[[ Material for the task open ]]

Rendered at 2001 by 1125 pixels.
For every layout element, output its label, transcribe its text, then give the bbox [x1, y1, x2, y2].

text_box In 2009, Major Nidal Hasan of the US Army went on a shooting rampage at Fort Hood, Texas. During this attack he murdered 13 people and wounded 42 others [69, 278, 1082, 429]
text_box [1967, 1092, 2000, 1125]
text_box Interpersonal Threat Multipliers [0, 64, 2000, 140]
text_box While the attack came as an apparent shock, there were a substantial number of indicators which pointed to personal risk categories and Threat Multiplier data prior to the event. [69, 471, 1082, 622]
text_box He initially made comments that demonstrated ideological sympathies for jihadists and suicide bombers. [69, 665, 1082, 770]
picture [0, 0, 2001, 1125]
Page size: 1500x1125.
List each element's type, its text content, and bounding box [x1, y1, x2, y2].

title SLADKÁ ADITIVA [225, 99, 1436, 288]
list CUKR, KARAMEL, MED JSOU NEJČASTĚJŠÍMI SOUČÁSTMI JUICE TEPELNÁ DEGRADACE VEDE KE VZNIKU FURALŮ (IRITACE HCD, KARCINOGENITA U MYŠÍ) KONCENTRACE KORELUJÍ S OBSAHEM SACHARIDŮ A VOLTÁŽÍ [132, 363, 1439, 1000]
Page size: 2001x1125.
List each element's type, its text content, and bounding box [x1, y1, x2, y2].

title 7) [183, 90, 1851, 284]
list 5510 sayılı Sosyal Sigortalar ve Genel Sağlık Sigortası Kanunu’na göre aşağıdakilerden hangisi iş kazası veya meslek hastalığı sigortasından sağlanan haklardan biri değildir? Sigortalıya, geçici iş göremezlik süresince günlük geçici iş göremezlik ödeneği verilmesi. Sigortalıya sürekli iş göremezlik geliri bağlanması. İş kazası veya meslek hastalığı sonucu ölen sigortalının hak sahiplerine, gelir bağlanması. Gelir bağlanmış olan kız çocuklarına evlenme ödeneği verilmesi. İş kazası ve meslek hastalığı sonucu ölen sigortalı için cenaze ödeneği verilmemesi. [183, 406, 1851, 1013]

[[ Material for the task closed ]]

### What needs to be done
Return the data in its entirety, exactly as given.

### Task solution
Rendered at 2001 by 1125 pixels.
For every layout element, output its label, transcribe its text, then give the bbox [x1, y1, x2, y2].

text_box In 2009, Major Nidal Hasan of the US Army went on a shooting rampage at Fort Hood, Texas. During this attack he murdered 13 people and wounded 42 others [69, 278, 1082, 429]
text_box [1967, 1092, 2000, 1125]
text_box Interpersonal Threat Multipliers [0, 64, 2000, 140]
text_box While the attack came as an apparent shock, there were a substantial number of indicators which pointed to personal risk categories and Threat Multiplier data prior to the event. [69, 471, 1082, 622]
text_box He initially made comments that demonstrated ideological sympathies for jihadists and suicide bombers. [69, 665, 1082, 770]
picture [0, 0, 2001, 1125]
Page size: 1500x1125.
List each element's type, its text content, and bounding box [x1, y1, x2, y2].

title SLADKÁ ADITIVA [225, 99, 1436, 288]
list CUKR, KARAMEL, MED JSOU NEJČASTĚJŠÍMI SOUČÁSTMI JUICE TEPELNÁ DEGRADACE VEDE KE VZNIKU FURALŮ (IRITACE HCD, KARCINOGENITA U MYŠÍ) KONCENTRACE KORELUJÍ S OBSAHEM SACHARIDŮ A VOLTÁŽÍ [132, 363, 1439, 1000]
Page size: 2001x1125.
List each element's type, its text content, and bounding box [x1, y1, x2, y2].

title 7) [183, 90, 1851, 284]
list 5510 sayılı Sosyal Sigortalar ve Genel Sağlık Sigortası Kanunu’na göre aşağıdakilerden hangisi iş kazası veya meslek hastalığı sigortasından sağlanan haklardan biri değildir? Sigortalıya, geçici iş göremezlik süresince günlük geçici iş göremezlik ödeneği verilmesi. Sigortalıya sürekli iş göremezlik geliri bağlanması. İş kazası veya meslek hastalığı sonucu ölen sigortalının hak sahiplerine, gelir bağlanması. Gelir bağlanmış olan kız çocuklarına evlenme ödeneği verilmesi. İş kazası ve meslek hastalığı sonucu ölen sigortalı için cenaze ödeneği verilmemesi. [183, 406, 1851, 1013]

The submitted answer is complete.